====== INPUT MATERIAL ======

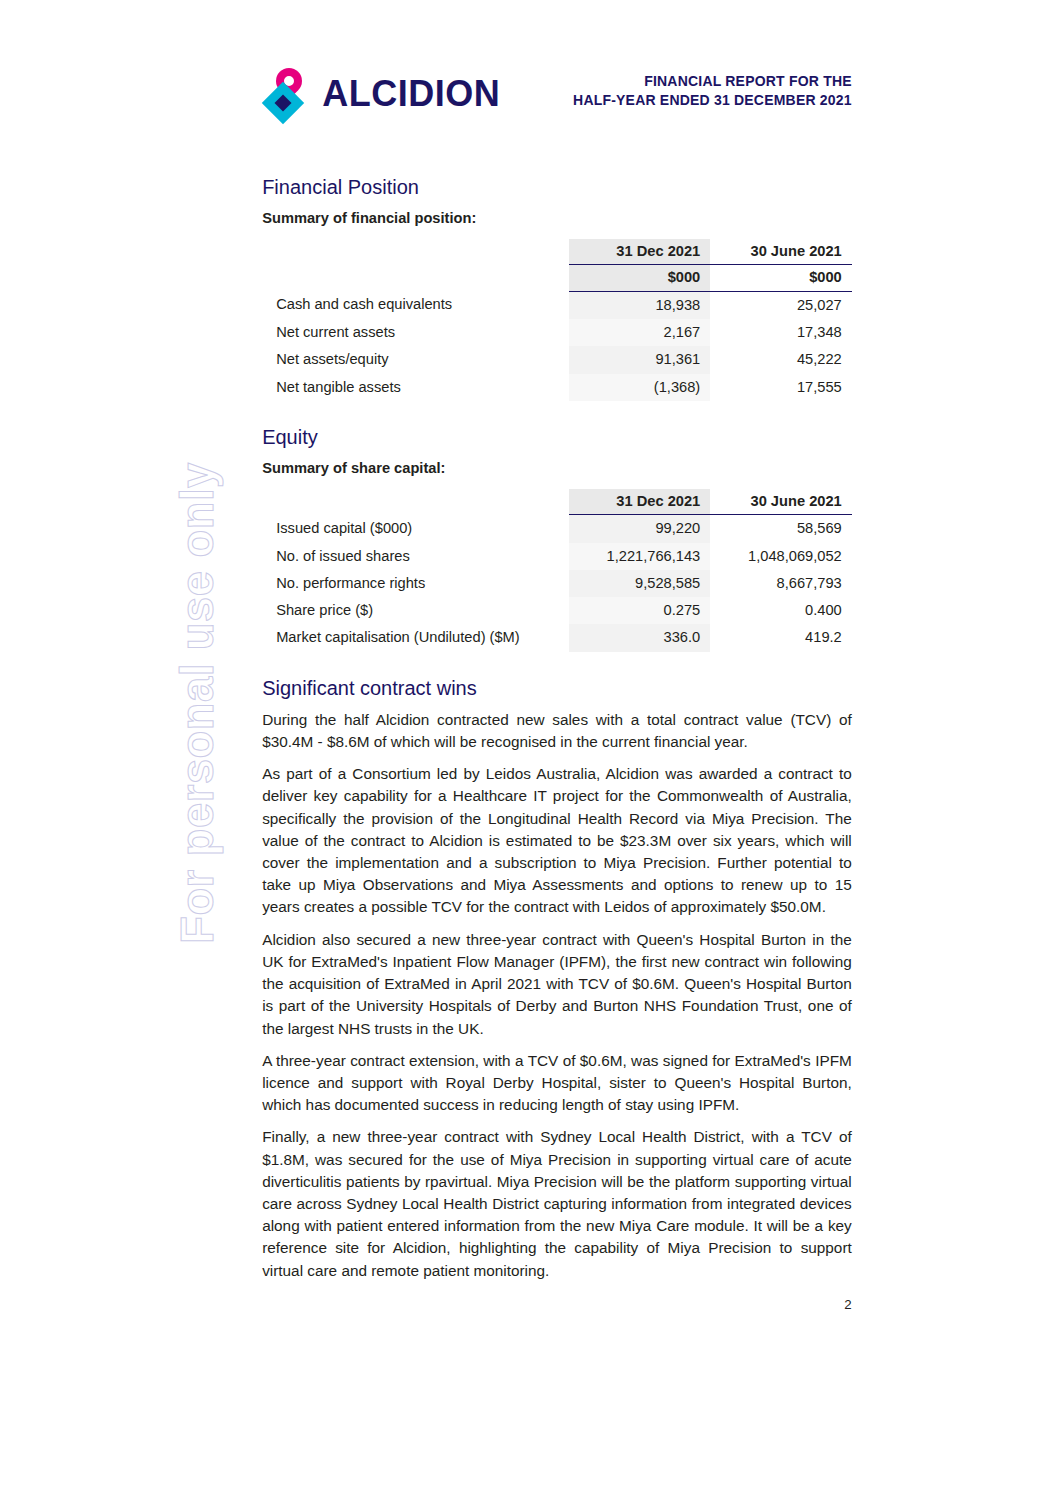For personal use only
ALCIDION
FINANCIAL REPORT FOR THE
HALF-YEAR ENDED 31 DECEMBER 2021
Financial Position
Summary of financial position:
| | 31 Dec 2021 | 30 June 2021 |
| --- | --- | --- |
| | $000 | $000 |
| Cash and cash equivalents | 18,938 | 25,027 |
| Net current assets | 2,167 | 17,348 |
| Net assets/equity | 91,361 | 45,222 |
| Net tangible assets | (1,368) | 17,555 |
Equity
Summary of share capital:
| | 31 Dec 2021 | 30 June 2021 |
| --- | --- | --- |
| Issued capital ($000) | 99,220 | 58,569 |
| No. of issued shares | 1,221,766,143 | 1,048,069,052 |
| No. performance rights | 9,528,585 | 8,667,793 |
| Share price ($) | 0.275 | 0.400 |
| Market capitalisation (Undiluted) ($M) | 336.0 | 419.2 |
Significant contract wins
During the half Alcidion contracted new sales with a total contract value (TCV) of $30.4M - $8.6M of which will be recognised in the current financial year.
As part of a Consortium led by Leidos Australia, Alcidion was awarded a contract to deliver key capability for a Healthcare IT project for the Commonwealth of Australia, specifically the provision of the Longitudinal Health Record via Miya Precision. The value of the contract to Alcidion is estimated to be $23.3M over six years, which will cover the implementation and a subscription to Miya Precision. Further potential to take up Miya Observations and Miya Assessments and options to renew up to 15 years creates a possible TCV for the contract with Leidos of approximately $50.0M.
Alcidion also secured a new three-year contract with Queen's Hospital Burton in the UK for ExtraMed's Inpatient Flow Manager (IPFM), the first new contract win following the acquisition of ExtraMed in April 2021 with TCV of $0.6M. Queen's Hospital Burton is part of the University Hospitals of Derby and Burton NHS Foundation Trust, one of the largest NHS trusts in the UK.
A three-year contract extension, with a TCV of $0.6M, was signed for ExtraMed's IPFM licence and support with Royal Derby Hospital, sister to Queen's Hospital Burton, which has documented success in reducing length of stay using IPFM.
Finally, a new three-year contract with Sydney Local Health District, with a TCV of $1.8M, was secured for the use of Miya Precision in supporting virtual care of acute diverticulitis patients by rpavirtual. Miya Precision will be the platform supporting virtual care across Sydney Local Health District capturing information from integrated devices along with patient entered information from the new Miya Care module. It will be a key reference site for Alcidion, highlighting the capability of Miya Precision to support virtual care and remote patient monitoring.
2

======
====== INPUT MATERIAL ======

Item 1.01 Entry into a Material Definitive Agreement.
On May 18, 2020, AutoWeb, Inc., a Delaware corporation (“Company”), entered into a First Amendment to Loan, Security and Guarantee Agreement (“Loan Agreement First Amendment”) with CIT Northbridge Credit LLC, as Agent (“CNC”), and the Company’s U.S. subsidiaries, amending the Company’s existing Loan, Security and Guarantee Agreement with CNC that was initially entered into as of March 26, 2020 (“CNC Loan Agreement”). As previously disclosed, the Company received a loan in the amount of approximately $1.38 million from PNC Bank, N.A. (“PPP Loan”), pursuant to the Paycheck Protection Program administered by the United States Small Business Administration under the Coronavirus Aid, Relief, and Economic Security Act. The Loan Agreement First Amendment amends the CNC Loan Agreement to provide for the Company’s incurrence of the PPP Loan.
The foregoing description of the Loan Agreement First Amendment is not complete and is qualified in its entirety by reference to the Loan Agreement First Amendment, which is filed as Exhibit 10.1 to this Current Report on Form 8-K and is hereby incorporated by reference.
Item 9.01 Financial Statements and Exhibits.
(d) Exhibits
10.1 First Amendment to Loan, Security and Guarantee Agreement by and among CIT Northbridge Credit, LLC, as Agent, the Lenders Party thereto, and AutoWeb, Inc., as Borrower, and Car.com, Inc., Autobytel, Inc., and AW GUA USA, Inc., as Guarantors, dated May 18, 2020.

======
====== INPUT MATERIAL ======

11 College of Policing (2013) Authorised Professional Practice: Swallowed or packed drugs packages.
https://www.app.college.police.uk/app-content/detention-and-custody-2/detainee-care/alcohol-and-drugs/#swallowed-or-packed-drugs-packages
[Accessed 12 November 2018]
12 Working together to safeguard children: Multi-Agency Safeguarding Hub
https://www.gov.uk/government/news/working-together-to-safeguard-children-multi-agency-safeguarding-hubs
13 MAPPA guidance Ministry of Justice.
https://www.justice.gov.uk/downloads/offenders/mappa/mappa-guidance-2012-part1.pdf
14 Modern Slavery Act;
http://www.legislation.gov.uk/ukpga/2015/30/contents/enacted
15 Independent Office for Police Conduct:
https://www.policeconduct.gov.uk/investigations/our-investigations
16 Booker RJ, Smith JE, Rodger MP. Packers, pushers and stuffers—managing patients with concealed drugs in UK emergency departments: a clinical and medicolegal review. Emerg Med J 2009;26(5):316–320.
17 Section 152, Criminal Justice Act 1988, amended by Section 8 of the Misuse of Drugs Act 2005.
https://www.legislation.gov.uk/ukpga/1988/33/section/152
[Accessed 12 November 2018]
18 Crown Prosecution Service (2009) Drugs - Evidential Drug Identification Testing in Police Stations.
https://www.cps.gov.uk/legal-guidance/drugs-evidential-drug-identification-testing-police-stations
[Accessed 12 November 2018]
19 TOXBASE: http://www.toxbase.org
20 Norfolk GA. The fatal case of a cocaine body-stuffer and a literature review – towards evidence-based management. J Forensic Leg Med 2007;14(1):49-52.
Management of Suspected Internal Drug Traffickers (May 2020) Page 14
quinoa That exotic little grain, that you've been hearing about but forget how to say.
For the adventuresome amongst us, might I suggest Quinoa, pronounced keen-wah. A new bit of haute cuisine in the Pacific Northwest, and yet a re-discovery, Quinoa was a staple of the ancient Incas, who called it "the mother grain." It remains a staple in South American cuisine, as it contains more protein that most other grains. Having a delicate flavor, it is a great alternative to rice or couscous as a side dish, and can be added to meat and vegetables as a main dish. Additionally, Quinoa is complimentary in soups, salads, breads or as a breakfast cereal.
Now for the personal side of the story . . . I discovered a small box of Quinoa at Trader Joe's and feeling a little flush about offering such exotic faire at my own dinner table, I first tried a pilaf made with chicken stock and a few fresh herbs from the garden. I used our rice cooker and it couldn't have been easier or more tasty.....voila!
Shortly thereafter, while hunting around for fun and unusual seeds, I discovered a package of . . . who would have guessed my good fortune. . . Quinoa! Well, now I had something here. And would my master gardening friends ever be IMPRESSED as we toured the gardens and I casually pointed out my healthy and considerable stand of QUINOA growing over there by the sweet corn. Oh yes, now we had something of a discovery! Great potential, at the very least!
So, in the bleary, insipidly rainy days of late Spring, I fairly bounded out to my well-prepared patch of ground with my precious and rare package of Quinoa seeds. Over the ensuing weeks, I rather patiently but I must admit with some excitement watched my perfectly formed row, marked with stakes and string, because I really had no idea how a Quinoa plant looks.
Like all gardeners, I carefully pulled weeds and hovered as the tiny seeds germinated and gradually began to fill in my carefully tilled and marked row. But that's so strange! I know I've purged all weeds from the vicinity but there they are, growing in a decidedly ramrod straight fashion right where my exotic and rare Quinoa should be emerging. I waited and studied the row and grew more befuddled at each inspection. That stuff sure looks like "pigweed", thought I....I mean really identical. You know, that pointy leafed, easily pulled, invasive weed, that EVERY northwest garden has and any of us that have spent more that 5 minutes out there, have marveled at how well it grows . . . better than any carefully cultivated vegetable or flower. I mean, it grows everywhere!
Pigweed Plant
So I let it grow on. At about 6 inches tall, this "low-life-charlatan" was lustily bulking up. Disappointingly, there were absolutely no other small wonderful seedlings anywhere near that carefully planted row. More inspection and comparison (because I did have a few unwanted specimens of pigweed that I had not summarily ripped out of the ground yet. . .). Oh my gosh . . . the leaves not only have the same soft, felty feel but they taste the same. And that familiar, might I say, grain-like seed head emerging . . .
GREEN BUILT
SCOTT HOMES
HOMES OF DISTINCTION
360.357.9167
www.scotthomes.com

======

_WHAT THIS TASK INVOLVES_
If a line in the entries contains "Summary", copy it.

_SOLUTION_
Summary of financial position:
Summary of share capital:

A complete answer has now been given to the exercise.